§ Directions
Return the records below word for word.

[Indoor object tracking data]
[Start of section]

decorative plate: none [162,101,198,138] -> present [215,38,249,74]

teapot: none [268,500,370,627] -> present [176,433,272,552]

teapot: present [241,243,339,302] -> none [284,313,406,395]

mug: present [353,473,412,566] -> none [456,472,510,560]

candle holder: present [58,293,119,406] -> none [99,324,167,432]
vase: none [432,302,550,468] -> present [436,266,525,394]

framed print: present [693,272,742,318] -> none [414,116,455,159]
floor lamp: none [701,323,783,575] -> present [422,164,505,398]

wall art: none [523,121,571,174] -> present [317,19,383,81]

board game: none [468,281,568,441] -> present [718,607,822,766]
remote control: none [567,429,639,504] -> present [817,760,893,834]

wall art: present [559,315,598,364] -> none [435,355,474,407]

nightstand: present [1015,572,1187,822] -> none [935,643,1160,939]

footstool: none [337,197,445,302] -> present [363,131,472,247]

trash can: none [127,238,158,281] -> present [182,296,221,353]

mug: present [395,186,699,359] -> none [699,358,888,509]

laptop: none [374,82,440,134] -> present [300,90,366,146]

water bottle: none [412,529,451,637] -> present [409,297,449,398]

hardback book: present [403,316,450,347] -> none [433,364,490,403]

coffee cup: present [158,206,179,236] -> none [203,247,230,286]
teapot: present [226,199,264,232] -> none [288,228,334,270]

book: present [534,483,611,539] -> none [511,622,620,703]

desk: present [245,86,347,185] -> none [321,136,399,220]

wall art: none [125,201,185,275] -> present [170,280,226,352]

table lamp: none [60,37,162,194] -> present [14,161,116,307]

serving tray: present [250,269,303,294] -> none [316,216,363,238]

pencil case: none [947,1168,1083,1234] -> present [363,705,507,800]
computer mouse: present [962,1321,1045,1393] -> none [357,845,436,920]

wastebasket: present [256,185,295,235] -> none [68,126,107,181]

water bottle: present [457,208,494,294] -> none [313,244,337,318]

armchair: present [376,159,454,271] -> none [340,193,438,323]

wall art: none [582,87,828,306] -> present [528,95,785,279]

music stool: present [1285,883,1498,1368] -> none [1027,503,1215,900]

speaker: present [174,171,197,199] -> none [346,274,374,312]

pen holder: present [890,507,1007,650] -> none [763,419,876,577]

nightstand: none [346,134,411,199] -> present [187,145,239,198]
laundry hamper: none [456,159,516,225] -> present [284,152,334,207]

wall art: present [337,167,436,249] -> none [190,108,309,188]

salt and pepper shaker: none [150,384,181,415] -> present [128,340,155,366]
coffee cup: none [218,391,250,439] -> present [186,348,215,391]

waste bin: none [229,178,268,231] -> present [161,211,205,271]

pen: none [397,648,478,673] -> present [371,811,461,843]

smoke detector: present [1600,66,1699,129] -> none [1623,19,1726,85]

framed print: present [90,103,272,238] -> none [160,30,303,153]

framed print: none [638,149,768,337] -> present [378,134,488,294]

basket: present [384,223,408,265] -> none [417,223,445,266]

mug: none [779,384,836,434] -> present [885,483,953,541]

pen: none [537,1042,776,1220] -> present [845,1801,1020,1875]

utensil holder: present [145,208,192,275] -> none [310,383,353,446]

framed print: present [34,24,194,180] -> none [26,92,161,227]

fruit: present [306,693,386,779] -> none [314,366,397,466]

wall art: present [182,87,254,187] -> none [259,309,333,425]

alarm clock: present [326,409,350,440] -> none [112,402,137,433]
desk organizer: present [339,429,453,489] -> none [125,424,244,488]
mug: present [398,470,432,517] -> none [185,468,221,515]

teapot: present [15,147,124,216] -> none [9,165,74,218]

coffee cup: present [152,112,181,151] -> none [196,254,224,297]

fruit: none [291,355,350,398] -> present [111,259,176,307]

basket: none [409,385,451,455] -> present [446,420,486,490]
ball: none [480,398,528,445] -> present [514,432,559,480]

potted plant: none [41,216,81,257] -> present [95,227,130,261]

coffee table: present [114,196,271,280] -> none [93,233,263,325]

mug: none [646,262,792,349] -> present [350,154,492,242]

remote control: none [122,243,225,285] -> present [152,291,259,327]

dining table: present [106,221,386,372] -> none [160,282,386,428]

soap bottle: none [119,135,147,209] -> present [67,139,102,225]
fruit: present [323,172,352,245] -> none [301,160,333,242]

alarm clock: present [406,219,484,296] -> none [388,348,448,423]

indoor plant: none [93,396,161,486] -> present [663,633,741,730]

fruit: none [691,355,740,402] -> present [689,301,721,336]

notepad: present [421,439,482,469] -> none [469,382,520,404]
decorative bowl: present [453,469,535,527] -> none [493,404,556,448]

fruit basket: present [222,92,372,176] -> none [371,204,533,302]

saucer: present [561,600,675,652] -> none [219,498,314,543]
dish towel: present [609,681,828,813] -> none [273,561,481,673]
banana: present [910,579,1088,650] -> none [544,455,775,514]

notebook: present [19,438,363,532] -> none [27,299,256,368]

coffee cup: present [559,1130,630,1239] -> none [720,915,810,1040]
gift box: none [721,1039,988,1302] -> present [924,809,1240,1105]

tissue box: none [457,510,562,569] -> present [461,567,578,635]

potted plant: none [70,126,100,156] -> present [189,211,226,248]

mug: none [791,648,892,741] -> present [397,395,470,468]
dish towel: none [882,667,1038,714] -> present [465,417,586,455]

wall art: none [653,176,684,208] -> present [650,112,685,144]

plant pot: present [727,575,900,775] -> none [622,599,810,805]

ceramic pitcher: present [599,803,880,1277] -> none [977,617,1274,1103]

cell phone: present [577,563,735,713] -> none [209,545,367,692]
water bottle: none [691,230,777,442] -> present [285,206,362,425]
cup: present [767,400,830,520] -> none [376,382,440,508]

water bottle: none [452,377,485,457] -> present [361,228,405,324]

[End of section]

§ Result of this task
decorative plate: none [162,101,198,138] -> present [215,38,249,74]

teapot: none [268,500,370,627] -> present [176,433,272,552]

teapot: present [241,243,339,302] -> none [284,313,406,395]

mug: present [353,473,412,566] -> none [456,472,510,560]

candle holder: present [58,293,119,406] -> none [99,324,167,432]
vase: none [432,302,550,468] -> present [436,266,525,394]

framed print: present [693,272,742,318] -> none [414,116,455,159]
floor lamp: none [701,323,783,575] -> present [422,164,505,398]

wall art: none [523,121,571,174] -> present [317,19,383,81]

board game: none [468,281,568,441] -> present [718,607,822,766]
remote control: none [567,429,639,504] -> present [817,760,893,834]

wall art: present [559,315,598,364] -> none [435,355,474,407]

nightstand: present [1015,572,1187,822] -> none [935,643,1160,939]

footstool: none [337,197,445,302] -> present [363,131,472,247]

trash can: none [127,238,158,281] -> present [182,296,221,353]

mug: present [395,186,699,359] -> none [699,358,888,509]

laptop: none [374,82,440,134] -> present [300,90,366,146]

water bottle: none [412,529,451,637] -> present [409,297,449,398]

hardback book: present [403,316,450,347] -> none [433,364,490,403]

coffee cup: present [158,206,179,236] -> none [203,247,230,286]
teapot: present [226,199,264,232] -> none [288,228,334,270]

book: present [534,483,611,539] -> none [511,622,620,703]

desk: present [245,86,347,185] -> none [321,136,399,220]

wall art: none [125,201,185,275] -> present [170,280,226,352]

table lamp: none [60,37,162,194] -> present [14,161,116,307]

serving tray: present [250,269,303,294] -> none [316,216,363,238]

pencil case: none [947,1168,1083,1234] -> present [363,705,507,800]
computer mouse: present [962,1321,1045,1393] -> none [357,845,436,920]

wastebasket: present [256,185,295,235] -> none [68,126,107,181]

water bottle: present [457,208,494,294] -> none [313,244,337,318]

armchair: present [376,159,454,271] -> none [340,193,438,323]

wall art: none [582,87,828,306] -> present [528,95,785,279]

music stool: present [1285,883,1498,1368] -> none [1027,503,1215,900]

speaker: present [174,171,197,199] -> none [346,274,374,312]

pen holder: present [890,507,1007,650] -> none [763,419,876,577]

nightstand: none [346,134,411,199] -> present [187,145,239,198]
laundry hamper: none [456,159,516,225] -> present [284,152,334,207]

wall art: present [337,167,436,249] -> none [190,108,309,188]

salt and pepper shaker: none [150,384,181,415] -> present [128,340,155,366]
coffee cup: none [218,391,250,439] -> present [186,348,215,391]

waste bin: none [229,178,268,231] -> present [161,211,205,271]

pen: none [397,648,478,673] -> present [371,811,461,843]

smoke detector: present [1600,66,1699,129] -> none [1623,19,1726,85]

framed print: present [90,103,272,238] -> none [160,30,303,153]

framed print: none [638,149,768,337] -> present [378,134,488,294]

basket: present [384,223,408,265] -> none [417,223,445,266]

mug: none [779,384,836,434] -> present [885,483,953,541]

pen: none [537,1042,776,1220] -> present [845,1801,1020,1875]

utensil holder: present [145,208,192,275] -> none [310,383,353,446]

framed print: present [34,24,194,180] -> none [26,92,161,227]

fruit: present [306,693,386,779] -> none [314,366,397,466]

wall art: present [182,87,254,187] -> none [259,309,333,425]

alarm clock: present [326,409,350,440] -> none [112,402,137,433]
desk organizer: present [339,429,453,489] -> none [125,424,244,488]
mug: present [398,470,432,517] -> none [185,468,221,515]

teapot: present [15,147,124,216] -> none [9,165,74,218]

coffee cup: present [152,112,181,151] -> none [196,254,224,297]

fruit: none [291,355,350,398] -> present [111,259,176,307]

basket: none [409,385,451,455] -> present [446,420,486,490]
ball: none [480,398,528,445] -> present [514,432,559,480]

potted plant: none [41,216,81,257] -> present [95,227,130,261]

coffee table: present [114,196,271,280] -> none [93,233,263,325]

mug: none [646,262,792,349] -> present [350,154,492,242]

remote control: none [122,243,225,285] -> present [152,291,259,327]

dining table: present [106,221,386,372] -> none [160,282,386,428]

soap bottle: none [119,135,147,209] -> present [67,139,102,225]
fruit: present [323,172,352,245] -> none [301,160,333,242]

alarm clock: present [406,219,484,296] -> none [388,348,448,423]

indoor plant: none [93,396,161,486] -> present [663,633,741,730]

fruit: none [691,355,740,402] -> present [689,301,721,336]

notepad: present [421,439,482,469] -> none [469,382,520,404]
decorative bowl: present [453,469,535,527] -> none [493,404,556,448]

fruit basket: present [222,92,372,176] -> none [371,204,533,302]

saucer: present [561,600,675,652] -> none [219,498,314,543]
dish towel: present [609,681,828,813] -> none [273,561,481,673]
banana: present [910,579,1088,650] -> none [544,455,775,514]

notebook: present [19,438,363,532] -> none [27,299,256,368]

coffee cup: present [559,1130,630,1239] -> none [720,915,810,1040]
gift box: none [721,1039,988,1302] -> present [924,809,1240,1105]

tissue box: none [457,510,562,569] -> present [461,567,578,635]

potted plant: none [70,126,100,156] -> present [189,211,226,248]

mug: none [791,648,892,741] -> present [397,395,470,468]
dish towel: none [882,667,1038,714] -> present [465,417,586,455]

wall art: none [653,176,684,208] -> present [650,112,685,144]

plant pot: present [727,575,900,775] -> none [622,599,810,805]

ceramic pitcher: present [599,803,880,1277] -> none [977,617,1274,1103]

cell phone: present [577,563,735,713] -> none [209,545,367,692]
water bottle: none [691,230,777,442] -> present [285,206,362,425]
cup: present [767,400,830,520] -> none [376,382,440,508]

water bottle: none [452,377,485,457] -> present [361,228,405,324]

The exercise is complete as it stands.